At the same time, there are several limitations of this research that should be considered. We did not collect details on the use of the PCPs such as the amount of product applied, how many times it was used during the prior 24–48 h, and whether the product was left on or rinsed off, all of which may impact chemical absorption and potential toxicological effects [49]. Leave on products, in particular, may have higher levels of certain phthalates and parabens [3]. Importantly, many products did not match to the Skin Deep® database resulting in missing data on hazard scores. Because products enter the database through reporting by brands, retailers, or consumers, smaller brands that are carried by fewer retailers and used by fewer consumers may be less likely to be added to the database. Among the products that commonly did not match to the Skin Deep® database were intimate care products (e.g., maxi pads, tampons, wipes, douches), oral care products (e.g. flosses, mouthwashes), direct to consumer brands (e.g., Avon, Mary Kay), and certain store brands (e.g.
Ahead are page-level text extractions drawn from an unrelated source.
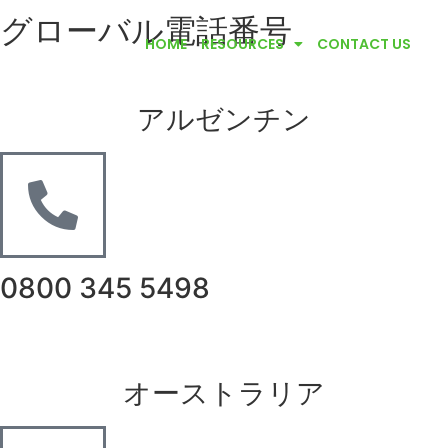
グローバル電話番号
HOME
RESOURCES
CONTACT US
アルゼンチン
0800 345 5498
オーストラリア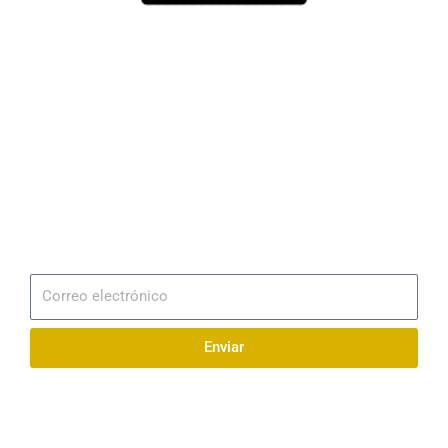
Dirección
Av. 25 de Julio – Base Naval Sur
Teléfonos
0994209939
Email
info@radionaval.com.ec
Suscribirme
Correo
electrónico
Enviar
Síguenos en redes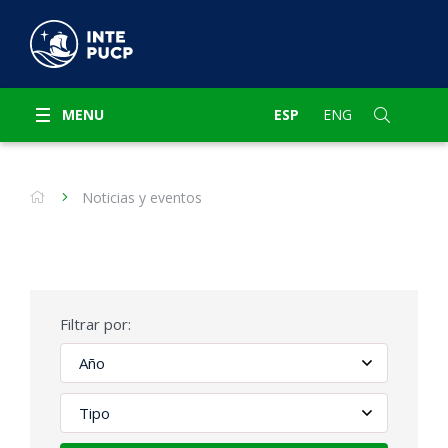
MENU
ESP
ENG
Noticias y eventos
Filtrar por: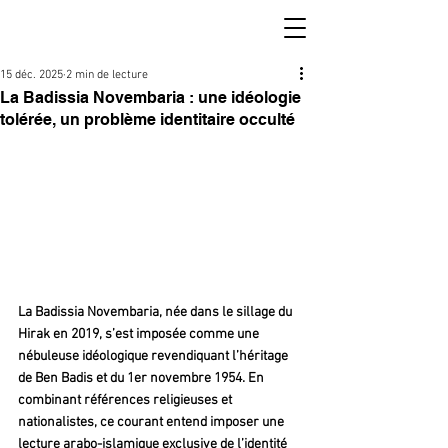
15 déc. 2025
2 min de lecture
La Badissia Novembaria : une idéologie
tolérée, un problème identitaire occulté
La Badissia Novembaria, née dans le sillage du 
Hirak en 2019, s’est imposée comme une 
nébuleuse idéologique revendiquant l’héritage 
de Ben Badis et du 1er novembre 1954. En 
combinant références religieuses et 
nationalistes, ce courant entend imposer une 
lecture arabo-islamique exclusive de l’identité 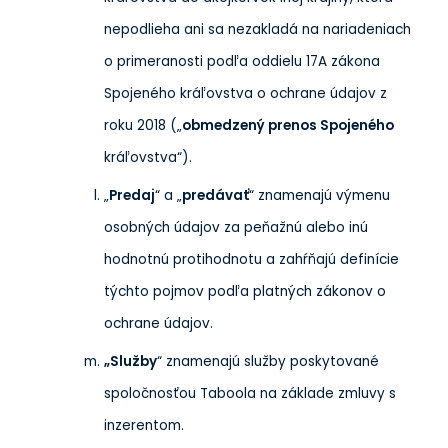
nepodlieha ani sa nezakladá na nariadeniach
o primeranosti podľa oddielu 17A zákona
Spojeného kráľovstva o ochrane údajov z
roku 2018 („
obmedzený prenos Spojeného
kráľovstva“).
„
Predaj
“ a „
predávať
“ znamenajú výmenu
osobných údajov za peňažnú alebo inú
hodnotnú protihodnotu a zahŕňajú definície
týchto pojmov podľa platných zákonov o
ochrane údajov.
„Služby
“ znamenajú služby poskytované
spoločnosťou Taboola na základe zmluvy s
inzerentom.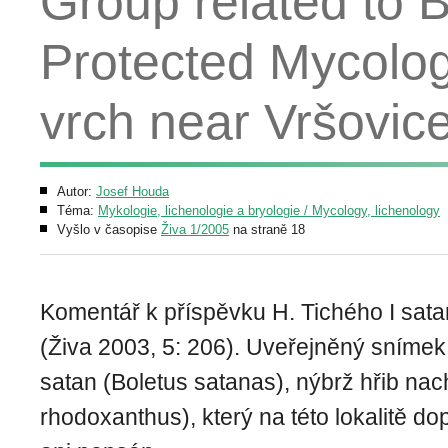
Group related to B
Protected Mycologi
vrch near Vršovice
Autor:
Josef Houda
Téma:
Mykologie, lichenologie a bryologie / Mycology, lichenology
Vyšlo v časopise
Živa 1/2005
na straně 18
Komentář k příspěvku H. Tichého I sat
(Živa 2003, 5: 206). Uveřejněný snímek 
satan (Boletus satanas), nýbrž hřib nac
rhodoxanthus), který na této lokalitě d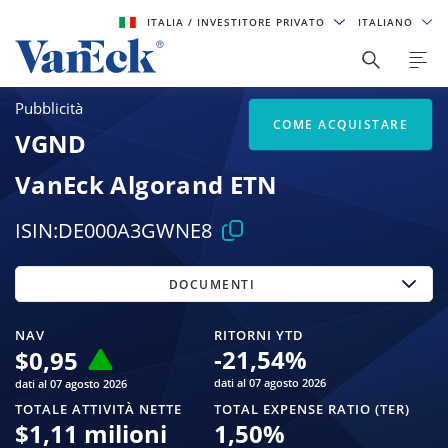
ITALIA
/ INVESTITORE PRIVATO
ITALIANO
Pubblicità
COME ACQUISTARE
VGND
VanEck Algorand ETN
ISIN:
DE000A3GWNE8
DOCUMENTI
NAV
RITORNI YTD
-21,54
%
$
0,95
dati al 07 agosto 2026
dati al 07 agosto 2026
TOTALE ATTIVITÀ NETTE
TOTAL EXPENSE RATIO (TER)
$
1,11 milioni
1,50
%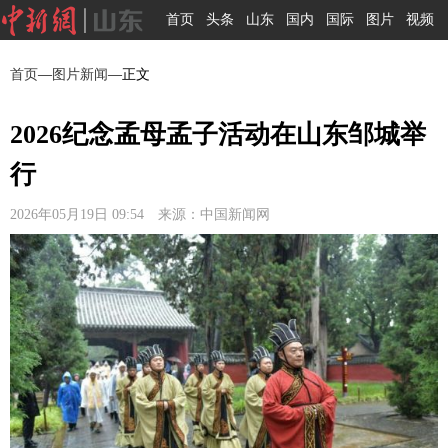
首页
头条
山东
国内
国际
图片
视频
首页
—
图片新闻
—正文
2026纪念孟母孟子活动在山东邹城举
行
2026年05月19日 09:54 来源：中国新闻网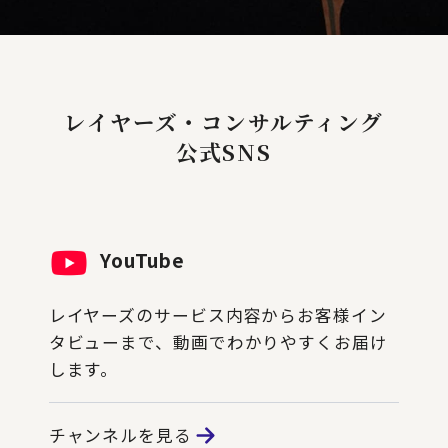
レイヤーズ・コンサルティング
公式SNS
YouTube
レイヤーズのサービス内容からお客様イン
タビューまで、動画でわかりやすくお届け
します。
チャンネルを見る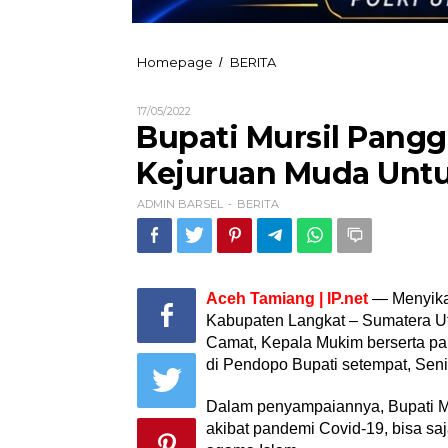
Bupati
Homepage
BERITA
/
Mursil
Panggil
Oleh
17/05/2022
Datok
ADMIN
Bupati Mursil Pangg
Penghulu
BARSEL
se-
Kejuruan Muda Untu
Kejuruan
Muda
ADMIN BARSEL
BERITA
Untuk
-
Antisipasi
Pemurtadan
Aceh Tamiang | IP.net
— Menyikap
Kabupaten Langkat – Sumatera Uta
Camat, Kepala Mukim berserta p
di Pendopo Bupati setempat, Seni
Dalam penyampaiannya, Bupati Mu
akibat pandemi Covid-19, bisa sa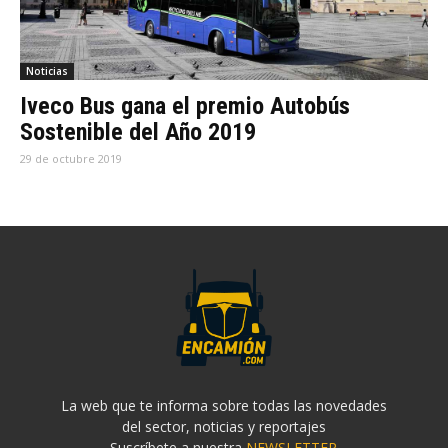
Noticias
Iveco Bus gana el premio Autobús
Sostenible del Año 2019
29 de octubre 2019
La web que te informa sobre todas las novedades
del sector, noticias y reportajes
Suscríbete a nuestra
NEWSLETTER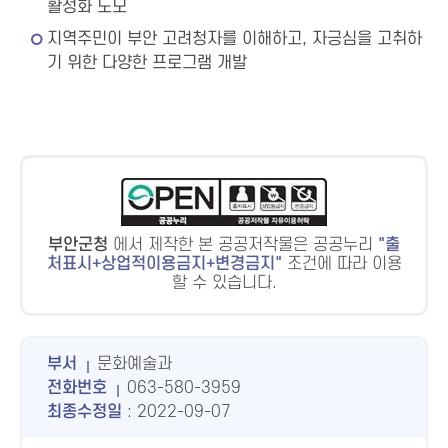
활성화 도모
지역주민이 부안 고려청자를 이해하고, 자긍심을 고취하
기 위한 다양한 프로그램 개발
부안군청
에서 제작한 본 공공저작물은 공공누리
출
처표시+상업적이용금지+변경금지
조건에 따라 이용
할 수 있습니다.
부서
문화예술과
전화번호
063-580-3959
최종수정일
: 2022-09-07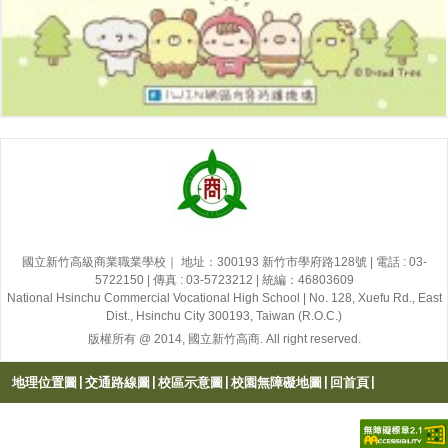
國立新竹高級商業職業學校｜ 地址：300193 新竹市學府路128號 | 電話 : 03-
5722150 | 傳真 : 03-5723212 | 統編：46803609
National Hsinchu Commercial Vocational High School | No. 128, Xuefu Rd., East
Dist., Hsinchu City 300193, Taiwan (R.O.C.)
版權所有 @ 2014, 國立新竹高商. All right reserved.
|
|
|
|
|
地理位置圖
交通路線圖
校區示意圖
校園無障礙地圖
回首頁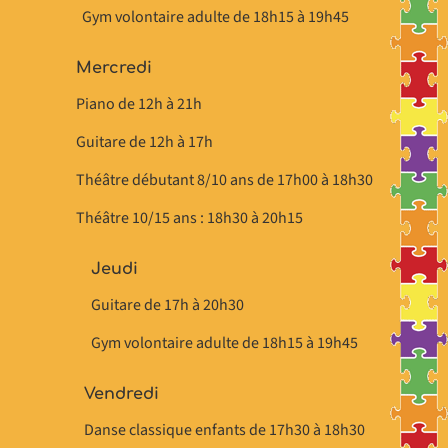
Gym volontaire adulte de 18h15 à 19h45
Mercredi
Piano de 12h à 21h
Guitare de 12h à 17h
Théâtre débutant 8/10 ans de 17h00 à 18h30
Théâtre 10/15 ans : 18h30 à 20h15
Jeudi
Guitare de 17h à 20h30
Gym volontaire adulte de 18h15 à 19h45
Vendredi
Danse classique enfants de 17h30 à 18h30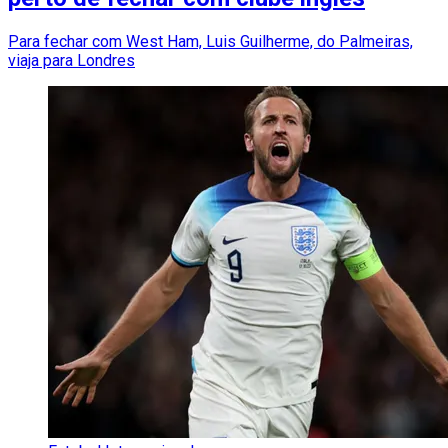
Para fechar com West Ham, Luis Guilherme, do Palmeiras,
viaja para Londres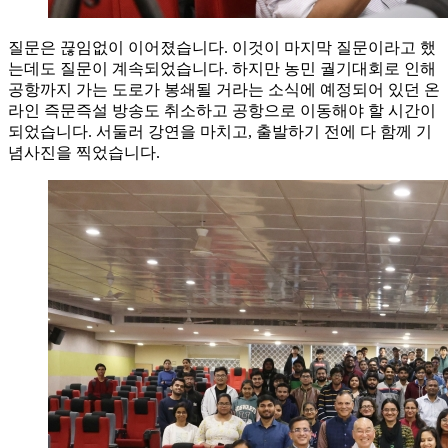
질문은 끊임없이 이어졌습니다. 이것이 마지막 질문이라고 했
는데도 질문이 계속되었습니다. 하지만 농민 궐기대회로 인해
공항까지 가는 도로가 봉쇄될 거라는 소식에 예정되어 있던 온
라인 즉문즉설 방송도 취소하고 공항으로 이동해야 할 시간이
되었습니다. 서둘러 강연을 마치고, 출발하기 전에 다 함께 기
념사진을 찍었습니다.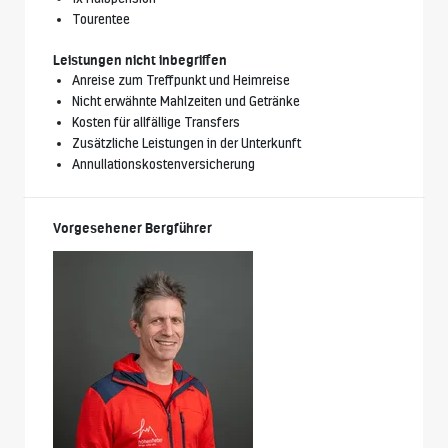
Tourentee
Leistungen nicht inbegriffen
Anreise zum Treffpunkt und Heimreise
Nicht erwähnte Mahlzeiten und Getränke
Kosten für allfällige Transfers
Zusätzliche Leistungen in der Unterkunft
Annullationskostenversicherung
Vorgesehener Bergführer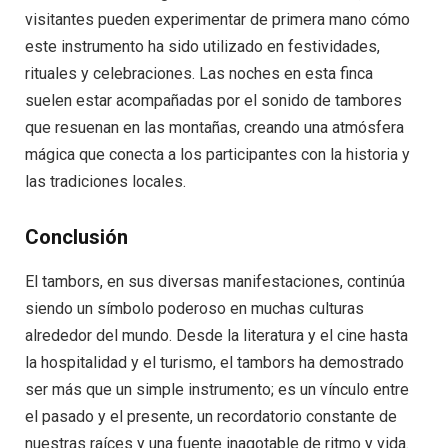
visitantes pueden experimentar de primera mano cómo
este instrumento ha sido utilizado en festividades,
rituales y celebraciones. Las noches en esta finca
suelen estar acompañadas por el sonido de tambores
que resuenan en las montañas, creando una atmósfera
mágica que conecta a los participantes con la historia y
las tradiciones locales.
Conclusión
El tambors, en sus diversas manifestaciones, continúa
siendo un símbolo poderoso en muchas culturas
alrededor del mundo. Desde la literatura y el cine hasta
la hospitalidad y el turismo, el tambors ha demostrado
ser más que un simple instrumento; es un vínculo entre
el pasado y el presente, un recordatorio constante de
nuestras raíces y una fuente inagotable de ritmo y vida.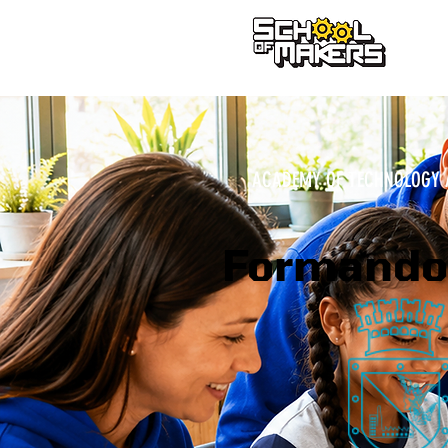
school of makers
ACADEMY OF TECHNOLOGY A
Formand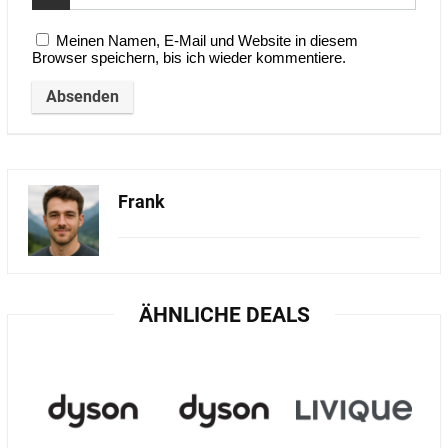
Meinen Namen, E-Mail und Website in diesem
Browser speichern, bis ich wieder kommentiere.
Frank
ÄHNLICHE DEALS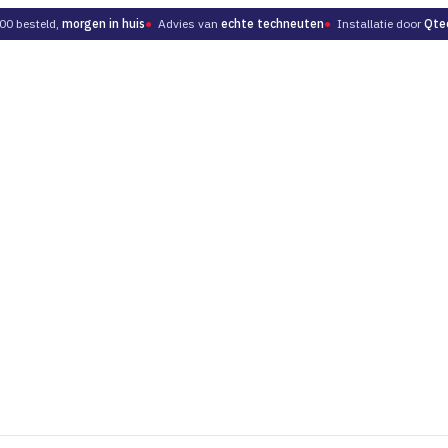
00 besteld,
morgen in huis
●
Advies van
echte techneuten
●
Installatie door
Qte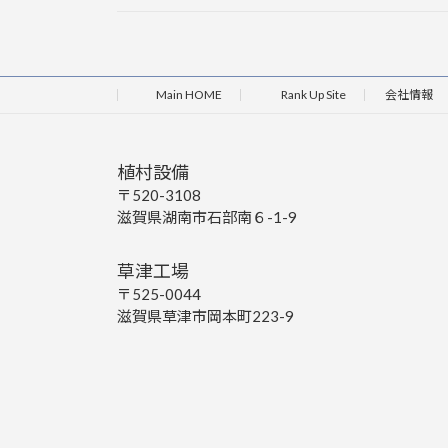
Main HOME
Rank Up Site
会社情報
植村設備
〒520-3108
滋賀県湖南市石部南６-1-9
草津工場
〒525-0044
滋賀県草津市岡本町223-9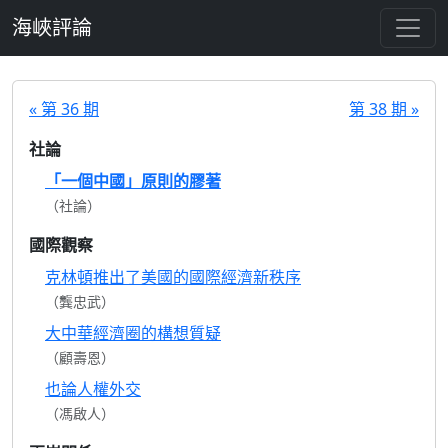
跳至主要內容
海峽評論
« 第 36 期
第 38 期 »
社論
「一個中國」原則的膠著
（社論）
國際觀察
克林頓推出了美國的國際經濟新秩序
（龔忠武）
大中華經濟圈的構想質疑
（顧壽恩）
也論人權外交
（馮啟人）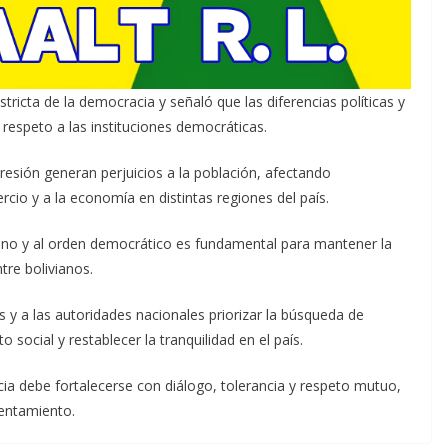
tricta de la democracia y señaló que las diferencias políticas y
 respeto a las instituciones democráticas.
resión generan perjuicios a la población, afectando
rcio y a la economía en distintas regiones del país.
ano y al orden democrático es fundamental para mantener la
tre bolivianos.
os y a las autoridades nacionales priorizar la búsqueda de
 social y restablecer la tranquilidad en el país.
ia debe fortalecerse con diálogo, tolerancia y respeto mutuo,
rentamiento.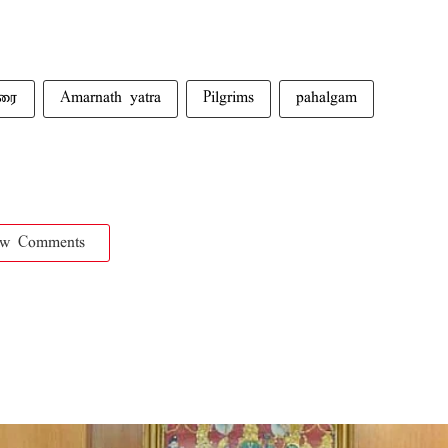
ிரை
Amarnath yatra
Pilgrims
pahalgam
ow Comments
Bath and Body Works, generic brands like CVS Health and Up & Up). By necessity, we pursued a complete case approach and results could have been biased in either direction as a result. With the ongoing expansion of coverage of products in Skin Deep®, particularly those used by people of color, missingness may be less of an issue in future studies. This expansion is essential not just for future research, but to help all consumers make more informed decisions about their PCPs. In addition, PCP formulations change over time and we are unable to verify that the PCPs used by participants are the exact same formulations (e.g. same ingredient profile) as when those products were entered into Skin Deep®. While other databases exist to evaluate risks associated with certain PCPs, we opted to use data from Skin Deep® as it is particularly widely-used and well-known, and its hazard scores were developed based on 17 evidence-based criteria. We additionally note that our sample, based in an academic community, was relatively homogeneous and tended to be well educated with higher income, which may limit generalizability.
In summary, in this study of university-affiliated U.S. adults, we observed that the chemical hazards encountered through PCPs varied by consumers’ sociodemographic characteristics. We additionally observed that people’s perceptions around PCP safety and regulation were associated with the hazards of the products they used, suggesting the importance of education and environmental health literacy in shaping consumer choices. Finally, our results suggested that use of smartphone apps and websites promoting cleaner, safer beauty choices may be an effective way to help consumers choose PCPs that may pose fewer health hazards. These results suggest that individual-level behaviors may help to protect consumers from potentially harmful chemical exposures in PCPs in the absence of much-needed updates to U.S. regulations on the chemical ingredients found in PCPs.